**MATERIAL SUPPLIED**
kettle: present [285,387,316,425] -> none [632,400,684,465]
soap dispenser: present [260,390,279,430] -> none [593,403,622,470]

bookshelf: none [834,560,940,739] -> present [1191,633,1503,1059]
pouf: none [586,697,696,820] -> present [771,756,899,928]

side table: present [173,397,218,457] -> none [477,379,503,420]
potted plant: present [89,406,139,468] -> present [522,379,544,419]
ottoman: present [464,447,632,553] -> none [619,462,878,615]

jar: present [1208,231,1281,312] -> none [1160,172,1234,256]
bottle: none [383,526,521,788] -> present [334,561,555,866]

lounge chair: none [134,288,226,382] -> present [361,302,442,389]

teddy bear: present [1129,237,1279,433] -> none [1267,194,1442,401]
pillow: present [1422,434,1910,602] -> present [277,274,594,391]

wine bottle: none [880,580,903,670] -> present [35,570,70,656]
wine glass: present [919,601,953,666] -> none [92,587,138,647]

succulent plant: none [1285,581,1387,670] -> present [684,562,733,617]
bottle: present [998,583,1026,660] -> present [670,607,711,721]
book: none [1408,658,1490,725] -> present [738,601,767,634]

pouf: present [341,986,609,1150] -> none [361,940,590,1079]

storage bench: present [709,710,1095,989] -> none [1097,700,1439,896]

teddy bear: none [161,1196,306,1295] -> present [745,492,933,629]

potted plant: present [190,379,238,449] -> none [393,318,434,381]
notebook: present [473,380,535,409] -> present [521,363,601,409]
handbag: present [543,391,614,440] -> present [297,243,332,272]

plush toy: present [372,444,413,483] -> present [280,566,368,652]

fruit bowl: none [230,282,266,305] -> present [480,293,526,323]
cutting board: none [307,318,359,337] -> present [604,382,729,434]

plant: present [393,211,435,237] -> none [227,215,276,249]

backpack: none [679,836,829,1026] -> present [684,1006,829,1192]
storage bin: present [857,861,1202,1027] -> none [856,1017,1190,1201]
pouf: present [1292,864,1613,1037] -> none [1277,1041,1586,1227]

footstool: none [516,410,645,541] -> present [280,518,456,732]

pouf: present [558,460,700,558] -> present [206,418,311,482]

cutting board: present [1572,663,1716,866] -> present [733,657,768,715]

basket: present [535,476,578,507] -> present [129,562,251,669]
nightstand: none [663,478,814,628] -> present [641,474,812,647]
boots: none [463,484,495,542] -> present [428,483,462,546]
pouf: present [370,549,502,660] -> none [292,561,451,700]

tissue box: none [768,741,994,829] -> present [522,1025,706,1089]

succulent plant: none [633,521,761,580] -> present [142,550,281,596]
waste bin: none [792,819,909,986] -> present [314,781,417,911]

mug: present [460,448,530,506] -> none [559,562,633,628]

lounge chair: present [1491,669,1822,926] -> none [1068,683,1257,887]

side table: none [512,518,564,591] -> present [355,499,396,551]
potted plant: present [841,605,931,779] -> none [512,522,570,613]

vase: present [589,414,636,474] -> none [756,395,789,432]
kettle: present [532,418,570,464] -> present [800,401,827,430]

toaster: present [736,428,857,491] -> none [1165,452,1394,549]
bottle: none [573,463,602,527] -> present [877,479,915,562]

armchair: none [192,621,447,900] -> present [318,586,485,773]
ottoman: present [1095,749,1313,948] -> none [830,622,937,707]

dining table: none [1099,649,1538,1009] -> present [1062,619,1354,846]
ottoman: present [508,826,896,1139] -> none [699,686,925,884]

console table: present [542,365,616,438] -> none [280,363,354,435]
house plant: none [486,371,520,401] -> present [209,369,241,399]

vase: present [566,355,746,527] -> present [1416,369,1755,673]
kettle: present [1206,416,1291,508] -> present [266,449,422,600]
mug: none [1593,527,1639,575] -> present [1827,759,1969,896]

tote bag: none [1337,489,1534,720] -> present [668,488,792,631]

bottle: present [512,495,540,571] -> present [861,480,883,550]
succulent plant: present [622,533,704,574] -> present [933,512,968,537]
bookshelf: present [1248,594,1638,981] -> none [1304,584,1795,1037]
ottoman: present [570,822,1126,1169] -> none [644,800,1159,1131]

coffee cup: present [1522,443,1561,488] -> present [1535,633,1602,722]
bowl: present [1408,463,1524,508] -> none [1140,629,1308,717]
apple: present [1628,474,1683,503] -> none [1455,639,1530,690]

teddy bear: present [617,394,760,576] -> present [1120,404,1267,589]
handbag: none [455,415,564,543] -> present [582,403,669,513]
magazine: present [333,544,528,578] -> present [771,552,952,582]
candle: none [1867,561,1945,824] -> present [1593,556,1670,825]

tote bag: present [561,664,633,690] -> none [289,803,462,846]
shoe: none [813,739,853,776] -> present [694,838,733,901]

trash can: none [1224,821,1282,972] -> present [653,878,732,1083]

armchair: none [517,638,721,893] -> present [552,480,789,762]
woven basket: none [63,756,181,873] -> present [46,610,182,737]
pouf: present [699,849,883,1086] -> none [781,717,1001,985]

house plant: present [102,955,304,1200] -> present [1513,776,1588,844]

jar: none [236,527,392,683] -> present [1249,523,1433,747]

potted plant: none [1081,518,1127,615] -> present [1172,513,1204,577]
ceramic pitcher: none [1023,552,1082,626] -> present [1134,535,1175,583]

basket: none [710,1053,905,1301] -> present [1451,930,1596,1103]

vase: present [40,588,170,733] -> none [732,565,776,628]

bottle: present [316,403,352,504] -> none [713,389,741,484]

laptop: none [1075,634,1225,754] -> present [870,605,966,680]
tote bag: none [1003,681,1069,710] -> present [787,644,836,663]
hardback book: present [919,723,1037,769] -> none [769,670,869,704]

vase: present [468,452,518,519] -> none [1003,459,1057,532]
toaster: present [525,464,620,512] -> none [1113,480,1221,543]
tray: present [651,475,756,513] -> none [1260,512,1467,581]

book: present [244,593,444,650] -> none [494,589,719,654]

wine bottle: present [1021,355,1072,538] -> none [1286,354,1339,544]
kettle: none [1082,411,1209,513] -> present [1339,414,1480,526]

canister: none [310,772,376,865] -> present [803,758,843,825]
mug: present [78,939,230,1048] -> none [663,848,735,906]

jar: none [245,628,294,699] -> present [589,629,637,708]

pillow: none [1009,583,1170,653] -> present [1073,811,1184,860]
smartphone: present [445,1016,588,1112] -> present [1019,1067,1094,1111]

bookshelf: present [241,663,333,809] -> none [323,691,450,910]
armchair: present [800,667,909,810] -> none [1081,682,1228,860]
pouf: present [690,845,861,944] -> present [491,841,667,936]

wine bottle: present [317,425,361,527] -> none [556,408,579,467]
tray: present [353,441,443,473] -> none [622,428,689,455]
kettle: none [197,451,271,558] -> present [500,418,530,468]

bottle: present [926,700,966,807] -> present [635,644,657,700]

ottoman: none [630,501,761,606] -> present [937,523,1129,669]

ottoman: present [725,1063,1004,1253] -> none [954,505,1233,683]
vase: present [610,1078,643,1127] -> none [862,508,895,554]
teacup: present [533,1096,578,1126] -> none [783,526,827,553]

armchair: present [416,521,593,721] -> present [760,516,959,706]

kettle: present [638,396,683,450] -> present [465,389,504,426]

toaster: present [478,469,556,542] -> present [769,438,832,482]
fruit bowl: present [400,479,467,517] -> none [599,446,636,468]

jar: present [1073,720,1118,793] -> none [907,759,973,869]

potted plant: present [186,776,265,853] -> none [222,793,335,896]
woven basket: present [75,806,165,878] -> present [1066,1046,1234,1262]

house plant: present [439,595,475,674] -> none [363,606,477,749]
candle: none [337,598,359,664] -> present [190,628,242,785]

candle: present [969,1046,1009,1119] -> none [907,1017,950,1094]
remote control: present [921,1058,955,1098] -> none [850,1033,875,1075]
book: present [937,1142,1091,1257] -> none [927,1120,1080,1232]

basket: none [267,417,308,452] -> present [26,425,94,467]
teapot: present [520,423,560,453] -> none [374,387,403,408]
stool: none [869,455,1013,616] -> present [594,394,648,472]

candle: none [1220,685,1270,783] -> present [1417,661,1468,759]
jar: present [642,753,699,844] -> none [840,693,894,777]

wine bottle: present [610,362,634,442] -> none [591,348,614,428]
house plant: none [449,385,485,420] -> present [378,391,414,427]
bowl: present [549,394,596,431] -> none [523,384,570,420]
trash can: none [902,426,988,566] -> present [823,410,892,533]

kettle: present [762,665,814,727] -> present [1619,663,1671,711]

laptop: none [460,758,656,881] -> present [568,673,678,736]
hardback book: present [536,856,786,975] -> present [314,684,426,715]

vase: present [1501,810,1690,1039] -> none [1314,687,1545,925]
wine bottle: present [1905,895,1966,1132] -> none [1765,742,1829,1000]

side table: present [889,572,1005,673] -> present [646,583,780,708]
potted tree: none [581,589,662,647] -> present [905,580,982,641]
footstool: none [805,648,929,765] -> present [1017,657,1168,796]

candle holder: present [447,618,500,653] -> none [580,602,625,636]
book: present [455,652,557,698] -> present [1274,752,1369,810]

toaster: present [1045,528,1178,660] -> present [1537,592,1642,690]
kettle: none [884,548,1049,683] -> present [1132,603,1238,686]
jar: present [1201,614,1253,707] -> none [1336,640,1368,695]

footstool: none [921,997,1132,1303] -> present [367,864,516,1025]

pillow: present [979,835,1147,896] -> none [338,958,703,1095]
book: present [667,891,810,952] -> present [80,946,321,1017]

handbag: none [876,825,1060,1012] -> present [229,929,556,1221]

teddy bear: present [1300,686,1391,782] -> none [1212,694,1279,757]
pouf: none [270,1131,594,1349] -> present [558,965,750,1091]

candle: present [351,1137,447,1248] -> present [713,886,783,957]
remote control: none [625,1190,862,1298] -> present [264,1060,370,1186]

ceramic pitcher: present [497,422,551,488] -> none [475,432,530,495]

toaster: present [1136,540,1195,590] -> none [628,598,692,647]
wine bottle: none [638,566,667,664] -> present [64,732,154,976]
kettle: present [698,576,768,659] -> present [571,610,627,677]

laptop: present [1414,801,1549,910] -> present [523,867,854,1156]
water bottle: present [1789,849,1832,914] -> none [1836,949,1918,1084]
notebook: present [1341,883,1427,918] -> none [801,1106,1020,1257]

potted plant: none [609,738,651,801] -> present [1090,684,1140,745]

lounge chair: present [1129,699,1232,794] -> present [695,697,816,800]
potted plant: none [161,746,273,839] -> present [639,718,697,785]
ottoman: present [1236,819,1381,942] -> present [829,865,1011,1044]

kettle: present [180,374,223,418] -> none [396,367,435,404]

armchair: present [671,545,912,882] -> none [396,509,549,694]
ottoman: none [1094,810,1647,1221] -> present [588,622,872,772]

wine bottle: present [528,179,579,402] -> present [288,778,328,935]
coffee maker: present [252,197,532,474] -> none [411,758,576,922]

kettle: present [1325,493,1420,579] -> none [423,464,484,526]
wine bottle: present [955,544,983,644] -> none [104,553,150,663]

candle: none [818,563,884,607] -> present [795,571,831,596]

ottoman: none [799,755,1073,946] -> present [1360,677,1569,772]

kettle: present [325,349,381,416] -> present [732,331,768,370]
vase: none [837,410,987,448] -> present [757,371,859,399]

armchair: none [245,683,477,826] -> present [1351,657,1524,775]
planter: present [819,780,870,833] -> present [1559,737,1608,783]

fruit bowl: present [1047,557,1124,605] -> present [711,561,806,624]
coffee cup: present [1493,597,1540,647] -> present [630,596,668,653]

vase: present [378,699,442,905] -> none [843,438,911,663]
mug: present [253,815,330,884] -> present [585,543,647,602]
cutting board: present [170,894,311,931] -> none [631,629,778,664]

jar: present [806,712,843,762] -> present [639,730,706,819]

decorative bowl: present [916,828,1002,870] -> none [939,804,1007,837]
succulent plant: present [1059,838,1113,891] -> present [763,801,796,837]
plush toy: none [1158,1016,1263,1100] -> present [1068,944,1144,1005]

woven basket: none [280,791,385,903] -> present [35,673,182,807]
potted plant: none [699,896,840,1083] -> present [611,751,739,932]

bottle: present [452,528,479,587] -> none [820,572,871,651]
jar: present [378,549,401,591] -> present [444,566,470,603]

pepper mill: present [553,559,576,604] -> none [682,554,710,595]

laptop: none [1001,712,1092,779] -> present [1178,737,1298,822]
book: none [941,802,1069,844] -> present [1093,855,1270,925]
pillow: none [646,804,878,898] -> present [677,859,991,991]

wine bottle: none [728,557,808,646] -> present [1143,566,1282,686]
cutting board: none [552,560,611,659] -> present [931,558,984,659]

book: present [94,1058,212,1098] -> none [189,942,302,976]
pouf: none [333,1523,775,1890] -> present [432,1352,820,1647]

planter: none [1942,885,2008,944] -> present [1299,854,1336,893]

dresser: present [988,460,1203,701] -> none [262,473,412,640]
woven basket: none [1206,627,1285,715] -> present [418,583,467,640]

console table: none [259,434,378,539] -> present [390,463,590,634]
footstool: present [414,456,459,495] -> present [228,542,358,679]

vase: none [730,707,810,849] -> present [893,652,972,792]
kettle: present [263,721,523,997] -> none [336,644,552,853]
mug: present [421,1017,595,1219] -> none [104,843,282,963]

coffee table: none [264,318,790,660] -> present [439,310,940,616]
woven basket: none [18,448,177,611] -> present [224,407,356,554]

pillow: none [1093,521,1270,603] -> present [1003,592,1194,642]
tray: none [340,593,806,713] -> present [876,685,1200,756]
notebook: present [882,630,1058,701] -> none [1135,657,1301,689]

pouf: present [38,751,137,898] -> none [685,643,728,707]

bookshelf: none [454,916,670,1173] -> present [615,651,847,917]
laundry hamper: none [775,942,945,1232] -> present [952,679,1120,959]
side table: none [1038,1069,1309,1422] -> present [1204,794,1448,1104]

**WHAT IS REQUIRED**
Leave out every line above except those from the line with "kettle: present [762,665,814,727]" up to and including the line with "potted plant: none [161,746,273,839]", and copy those exactly.

**WRITTEN SOLUTION**
kettle: present [762,665,814,727] -> present [1619,663,1671,711]

laptop: none [460,758,656,881] -> present [568,673,678,736]
hardback book: present [536,856,786,975] -> present [314,684,426,715]

vase: present [1501,810,1690,1039] -> none [1314,687,1545,925]
wine bottle: present [1905,895,1966,1132] -> none [1765,742,1829,1000]

side table: present [889,572,1005,673] -> present [646,583,780,708]
potted tree: none [581,589,662,647] -> present [905,580,982,641]
footstool: none [805,648,929,765] -> present [1017,657,1168,796]

candle holder: present [447,618,500,653] -> none [580,602,625,636]
book: present [455,652,557,698] -> present [1274,752,1369,810]

toaster: present [1045,528,1178,660] -> present [1537,592,1642,690]
kettle: none [884,548,1049,683] -> present [1132,603,1238,686]
jar: present [1201,614,1253,707] -> none [1336,640,1368,695]

footstool: none [921,997,1132,1303] -> present [367,864,516,1025]

pillow: present [979,835,1147,896] -> none [338,958,703,1095]
book: present [667,891,810,952] -> present [80,946,321,1017]

handbag: none [876,825,1060,1012] -> present [229,929,556,1221]

teddy bear: present [1300,686,1391,782] -> none [1212,694,1279,757]
pouf: none [270,1131,594,1349] -> present [558,965,750,1091]

candle: present [351,1137,447,1248] -> present [713,886,783,957]
remote control: none [625,1190,862,1298] -> present [264,1060,370,1186]

ceramic pitcher: present [497,422,551,488] -> none [475,432,530,495]

toaster: present [1136,540,1195,590] -> none [628,598,692,647]
wine bottle: none [638,566,667,664] -> present [64,732,154,976]
kettle: present [698,576,768,659] -> present [571,610,627,677]

laptop: present [1414,801,1549,910] -> present [523,867,854,1156]
water bottle: present [1789,849,1832,914] -> none [1836,949,1918,1084]
notebook: present [1341,883,1427,918] -> none [801,1106,1020,1257]

potted plant: none [609,738,651,801] -> present [1090,684,1140,745]

lounge chair: present [1129,699,1232,794] -> present [695,697,816,800]
potted plant: none [161,746,273,839] -> present [639,718,697,785]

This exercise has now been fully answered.